The atmosphere of this novel really drew me in, with a vividly described Berlin and a real sense of this British man who still sees the novelty of living there (he does know much German, much less than his Swedish wife). At first, it was hard not to be like ‘oh great, another novel about a writer struggling to write another book’, and I think this feeling would’ve been worse if I knew that Chris Power is also known for writing a book of short stories, but after a while I got more engaged with the narrative, especially the way it stays mundane whilst also having underlying threat. 

The narrative is broken up by sections that Robert has supposedly written as he turns Patrick’s story into fiction, which both unfold the story (unreliably of course) and bring up questions about what is the truth and what writers can write about. It was quite apparent this was what the novel was going to engage with seeing as quite early on it becomes clear that Robert’s short stories were mostly just anecdotes from other people he fictionalised. This did make the ‘novel about a struggling writer’ stereotype a little more palatable, as it brought up some questions about what people write about and even by implication if writers should write so many books that just fictionalise people they know (and, indeed, themselves).

Though I did enjoy reading A Lonely Man for the Berlin setting and the low level tension, it didn’t do enough to subvert or play with the kind of novel it is, especially with a writer protagonist.
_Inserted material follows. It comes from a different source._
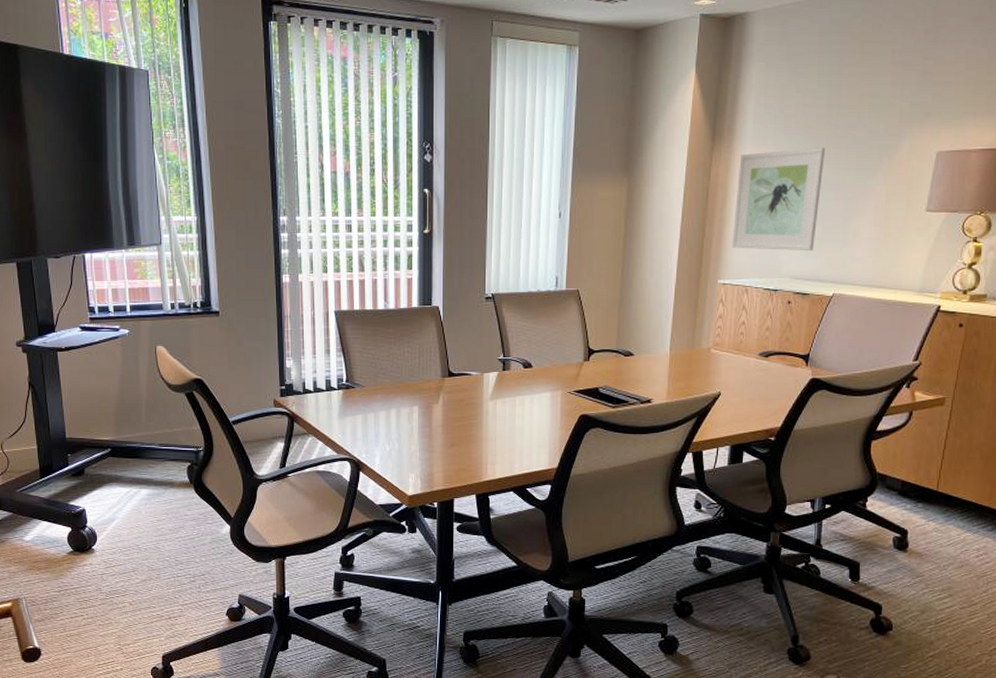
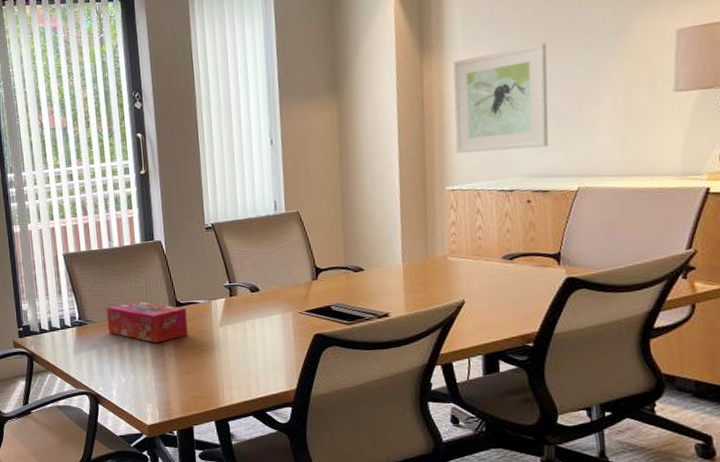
tissue box: none [376,368,458,413] -> present [106,301,188,343]

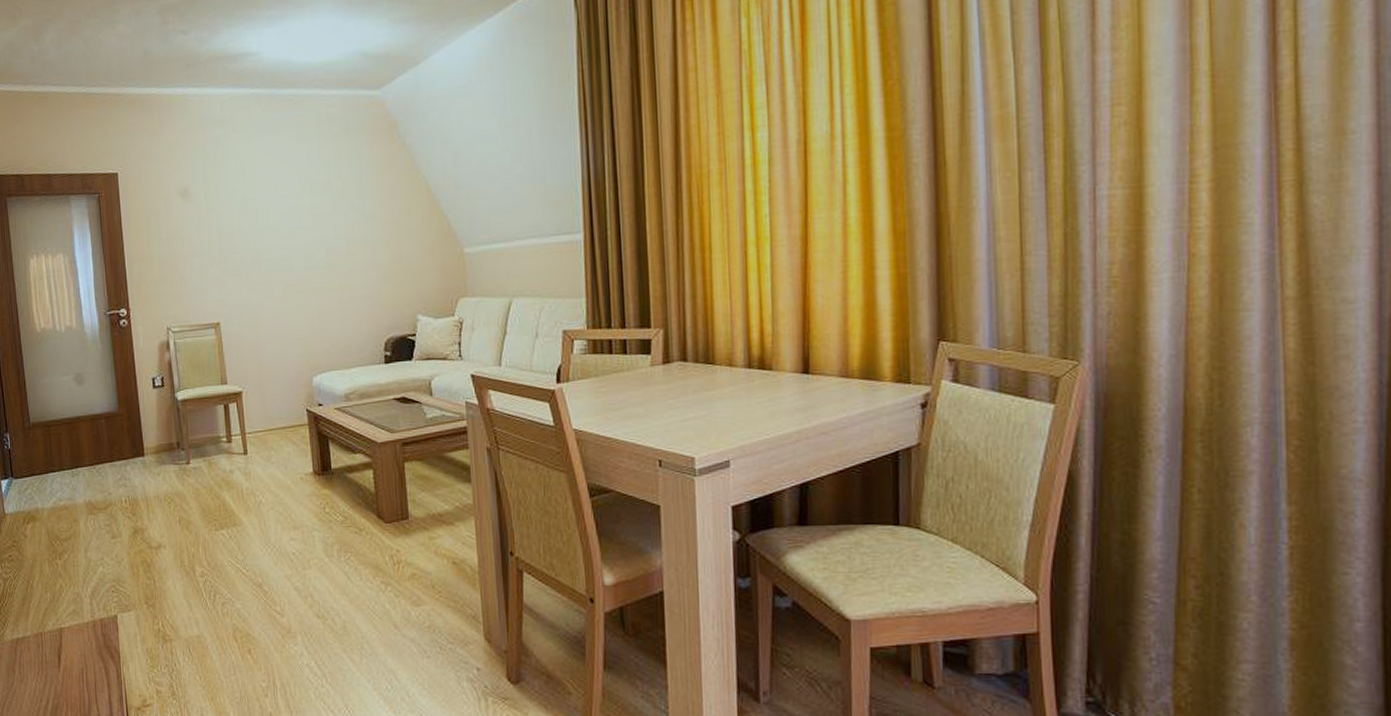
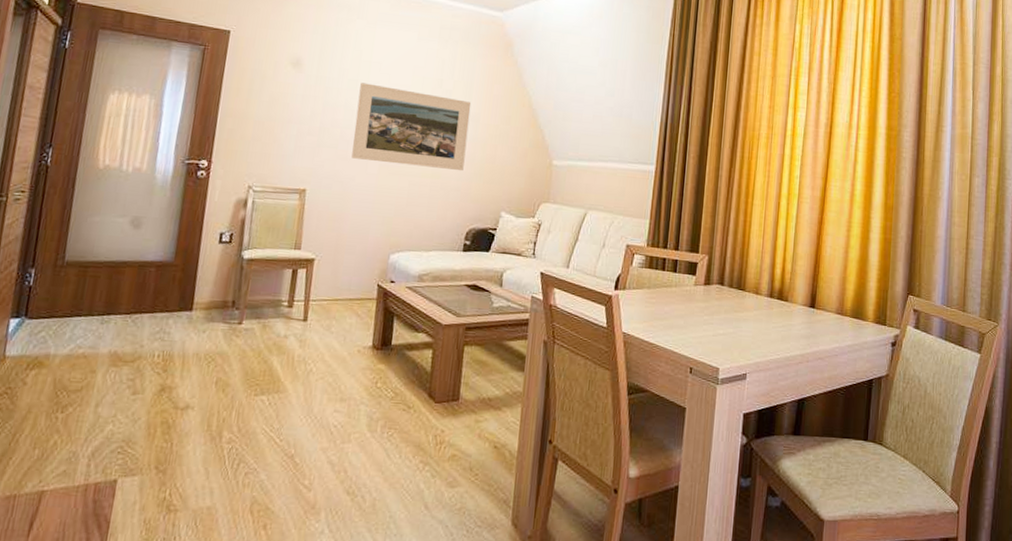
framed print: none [249,199,370,283] -> present [351,82,472,170]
There was a momentary flirting with having an affair which I didn’t see why the novel needed, especially as most of the other narrative elements felt controlled and very much like they’d all been purposefully chosen for symmetry and comparison throughout the novel as a point about how writers turn stories into something better for fiction. Overall, I appreciated the execution (the sections of Robert’s writing about Patrick were a bit dull, but necessary for the concept) and the atmosphere as a low key literary thriller and it had quite a noir feeling that I think people will enjoy.